Encyclopedia Britannica Sues OpenAI for Using Copyrighted Content

Encyclopedia Britannica has filed a lawsuit against OpenAI, alleging copyright infringement. The company claims that OpenAI used its copyrighted content to train its AI, then generated responses that were substantially similar to the original content. This includes full or partial verbatim reproductions and made-up content falsely attributed to Britannica.

Encyclopaedia Britannica and Merriam-Webster have jointly filed a lawsuit against OpenAI in Manhattan federal court, alleging massive copyright infringement . The publishers claim OpenAI scraped nearly 100,000 Britannica articles to train its large language models without permission, resulting in ChatGPT generating responses that contain full or partial verbatim reproductions of copyrighted content. The suit also alleges trademark violations under the Lanham Act, citing instances where ChatGPT fabricated hallucinated content and falsely attributed it to Britannica.

The lawsuit adds to a growing wave of legal challenges facing OpenAI from publishers including The New York Times, Ziff Davis, and dozens of newspapers across North America. Britannica argues that ChatGPT "starves web publishers of revenue by generating responses that substitute, and directly compete with" original content. OpenAI responded that its models are "trained on publicly available data and grounded in fair use," signaling another protracted legal battle over AI training data rights.
*****
* **Study questions**
a) Which publishers does the article on the Britannica lawsuit name? List each one.
b) In the article on the Britannica lawsuit:
(i) In what court was the lawsuit filed?
(ii) Under which act does the suit allege trademark violations?
(iii) According to OpenAI, what data are its models trained on?
The material is separate from the article on the Britannica lawsuit.
*****
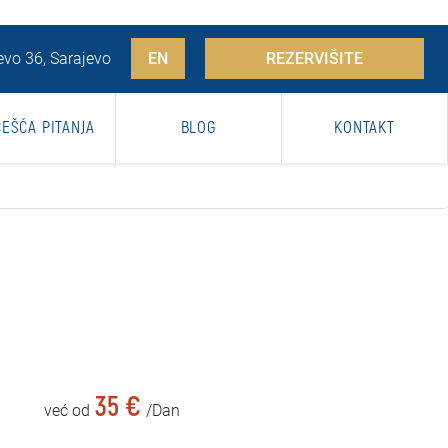
vo 36, Sarajevo
EN
REZERVIŠITE
ČEŠĆA PITANJA
BLOG
KONTAKT
35 €
već od
/Dan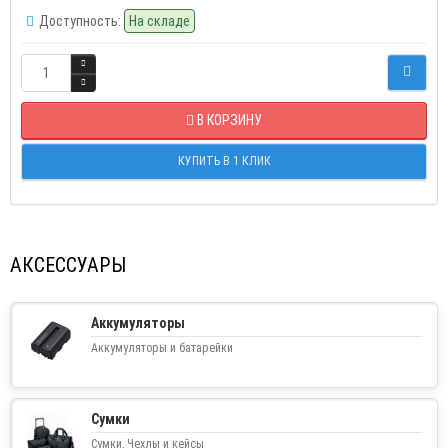
Доступность:
На складе
В КОРЗИНУ
КУПИТЬ В 1 КЛИК
АКСЕССУАРЫ
Аккумуляторы
Аккумуляторы и батарейки
Сумки
Сумки, Чехлы и кейсы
*****
* **Solutions to the problems**
a) Encyclopaedia Britannica, Merriam-Webster, The New York Times, Ziff Davis

b)
(i) Manhattan federal court
(ii) The Lanham Act
(iii) Publicly available data